Sinn Féin leader Mary Lou McDonald has said the “erratic” and “dangerous” Boris Johnson cannot be trusted on Brexit. She said Johnson has forfeited credibility by unpicking the Withdrawal Agreement, negotiated earlier this year, and now cannot be believed when he says he wants a trade deal.
“He’s the prime minister and perfidious Albion just got perfidiouser, if there’s such a word,” she told the Guardian newspaper this week. If Britain did not reverse course and “honour a bargain fairly struck” it would face a backlash from Ireland’s allies in the EU and US, where congressional leaders could block Downing Street’s hopes of a US trade deal.
Political leaders in Ireland, the US and across Europe have warned that they will stand against Britain’s reneging on the Good Friday Agreement.
“If there is damage in Ireland, if there’s a hardening of the border – well, then all bets are off,” Ms McDonald said.
She also noted Britain was not honouring its commitment under the peace deal to call a referendum on Irish unification. She said British ministers had repeatedly refused to spell out the exact conditions that would trigger a vote.
“I wouldn’t like anybody in the British system to imagine that they hold a trump card that says ‘we will forever avoid or defer a referendum in Ireland’. They don’t have that right,” she said.
Sinn Féin have been speaking to US politicians regarding London’s move away from the Irish protocol of the Withdrawal Agreement, now the subject of legal action by the EU, and designed to help insulate the Good Friday Agreement from the effects of Brexit.
“The British government has demonstrated that it is prepared to play fast and loose with the Good Friday Agreement and International Law,” Ms McDonald said.
“This is a fundamental challenge to our agreements, our economic interests, and the rights of citizens. It is a challenge that must be met across Ireland, across the EU and with our partners in the USA.”
There has been a strong resurgence of interest among powerful Irish Americans in the peace process in the wake of the recent developments on Brexit.
Speaking after an online meeting with the Congressional Friends of Ireland, an influential group within the US Congress, as well as a “very useful” meeting with the US Special Envoy to Ireland, Ms McDonald thanked political leaders in the USA for their “swift and decisive condemnation” of the British legislation to formally break their international treaty commitments.

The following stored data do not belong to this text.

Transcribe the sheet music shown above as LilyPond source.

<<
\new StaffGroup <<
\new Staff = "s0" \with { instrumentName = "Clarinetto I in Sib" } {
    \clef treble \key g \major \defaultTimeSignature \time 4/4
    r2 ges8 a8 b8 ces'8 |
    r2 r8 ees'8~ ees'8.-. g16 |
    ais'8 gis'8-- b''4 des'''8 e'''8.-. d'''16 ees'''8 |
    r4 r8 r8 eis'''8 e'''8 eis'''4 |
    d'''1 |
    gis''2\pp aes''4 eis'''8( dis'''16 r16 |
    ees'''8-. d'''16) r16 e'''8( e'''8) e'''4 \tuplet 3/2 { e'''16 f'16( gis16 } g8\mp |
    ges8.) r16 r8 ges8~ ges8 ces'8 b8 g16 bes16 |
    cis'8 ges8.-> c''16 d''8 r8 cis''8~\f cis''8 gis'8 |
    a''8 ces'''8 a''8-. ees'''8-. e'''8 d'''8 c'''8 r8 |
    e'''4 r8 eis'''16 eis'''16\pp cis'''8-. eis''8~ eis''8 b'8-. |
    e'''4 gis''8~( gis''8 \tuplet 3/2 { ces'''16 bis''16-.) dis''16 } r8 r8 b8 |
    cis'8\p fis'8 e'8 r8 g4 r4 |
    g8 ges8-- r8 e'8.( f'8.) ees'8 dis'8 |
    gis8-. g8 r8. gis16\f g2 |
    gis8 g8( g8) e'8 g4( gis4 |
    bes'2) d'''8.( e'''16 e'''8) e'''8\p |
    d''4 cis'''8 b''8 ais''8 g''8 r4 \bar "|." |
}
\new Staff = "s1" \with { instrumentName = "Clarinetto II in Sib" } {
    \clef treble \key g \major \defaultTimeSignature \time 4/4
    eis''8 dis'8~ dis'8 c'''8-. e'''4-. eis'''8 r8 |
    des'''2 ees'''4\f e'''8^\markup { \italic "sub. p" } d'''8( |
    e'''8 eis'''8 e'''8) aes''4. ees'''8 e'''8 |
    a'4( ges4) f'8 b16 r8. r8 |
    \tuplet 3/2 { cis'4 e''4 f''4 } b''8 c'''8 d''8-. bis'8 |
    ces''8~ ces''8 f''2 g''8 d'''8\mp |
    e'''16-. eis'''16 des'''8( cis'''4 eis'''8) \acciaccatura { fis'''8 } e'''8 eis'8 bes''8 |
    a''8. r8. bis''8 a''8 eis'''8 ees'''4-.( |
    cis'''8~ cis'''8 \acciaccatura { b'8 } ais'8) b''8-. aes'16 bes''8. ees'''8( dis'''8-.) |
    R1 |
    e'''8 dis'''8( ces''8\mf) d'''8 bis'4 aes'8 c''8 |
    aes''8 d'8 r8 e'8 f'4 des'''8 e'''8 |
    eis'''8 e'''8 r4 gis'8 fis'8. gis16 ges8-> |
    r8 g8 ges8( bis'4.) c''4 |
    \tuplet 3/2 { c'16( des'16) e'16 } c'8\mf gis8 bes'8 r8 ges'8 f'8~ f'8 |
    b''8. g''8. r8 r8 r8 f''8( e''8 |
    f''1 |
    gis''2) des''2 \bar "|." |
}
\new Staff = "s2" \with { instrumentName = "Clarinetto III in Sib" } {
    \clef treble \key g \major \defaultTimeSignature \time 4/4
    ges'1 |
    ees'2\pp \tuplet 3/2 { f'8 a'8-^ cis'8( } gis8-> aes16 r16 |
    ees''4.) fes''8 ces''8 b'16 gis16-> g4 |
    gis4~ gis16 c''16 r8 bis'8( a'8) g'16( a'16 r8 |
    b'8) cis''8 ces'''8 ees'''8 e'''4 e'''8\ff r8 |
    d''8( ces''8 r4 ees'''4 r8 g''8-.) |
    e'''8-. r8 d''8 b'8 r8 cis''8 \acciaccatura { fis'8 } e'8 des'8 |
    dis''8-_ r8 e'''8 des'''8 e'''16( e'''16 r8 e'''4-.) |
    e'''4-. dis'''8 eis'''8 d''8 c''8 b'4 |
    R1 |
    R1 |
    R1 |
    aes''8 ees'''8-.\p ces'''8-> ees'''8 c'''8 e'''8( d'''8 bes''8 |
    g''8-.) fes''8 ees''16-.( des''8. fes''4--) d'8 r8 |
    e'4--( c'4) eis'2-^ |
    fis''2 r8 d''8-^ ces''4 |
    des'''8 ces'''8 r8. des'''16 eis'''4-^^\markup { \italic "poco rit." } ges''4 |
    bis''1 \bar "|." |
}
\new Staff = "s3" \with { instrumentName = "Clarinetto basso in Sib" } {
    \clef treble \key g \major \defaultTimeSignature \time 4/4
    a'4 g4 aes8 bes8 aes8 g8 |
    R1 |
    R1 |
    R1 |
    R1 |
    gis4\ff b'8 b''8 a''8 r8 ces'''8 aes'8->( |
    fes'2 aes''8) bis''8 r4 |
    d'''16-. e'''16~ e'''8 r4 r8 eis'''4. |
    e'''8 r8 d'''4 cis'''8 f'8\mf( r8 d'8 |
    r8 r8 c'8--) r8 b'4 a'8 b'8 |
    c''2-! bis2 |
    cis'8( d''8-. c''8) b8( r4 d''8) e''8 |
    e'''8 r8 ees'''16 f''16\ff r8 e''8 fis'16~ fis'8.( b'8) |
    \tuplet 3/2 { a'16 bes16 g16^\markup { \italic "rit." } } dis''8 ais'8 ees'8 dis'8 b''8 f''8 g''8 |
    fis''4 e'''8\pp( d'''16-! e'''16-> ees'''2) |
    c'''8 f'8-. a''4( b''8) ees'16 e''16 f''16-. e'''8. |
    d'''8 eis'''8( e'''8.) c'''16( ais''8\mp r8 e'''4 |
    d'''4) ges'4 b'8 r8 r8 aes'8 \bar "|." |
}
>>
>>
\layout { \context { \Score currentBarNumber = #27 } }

“We are in the closing stages of a negotiation and it is not too late for the British Government to pull back and do the right thing; respect international law and honor their agreements,” she said.
“It is quite clear that if the British government’s action result in a hard border across Ireland and an undermining of the Good Friday Agreement there will be no trade deal between the US and Britain.”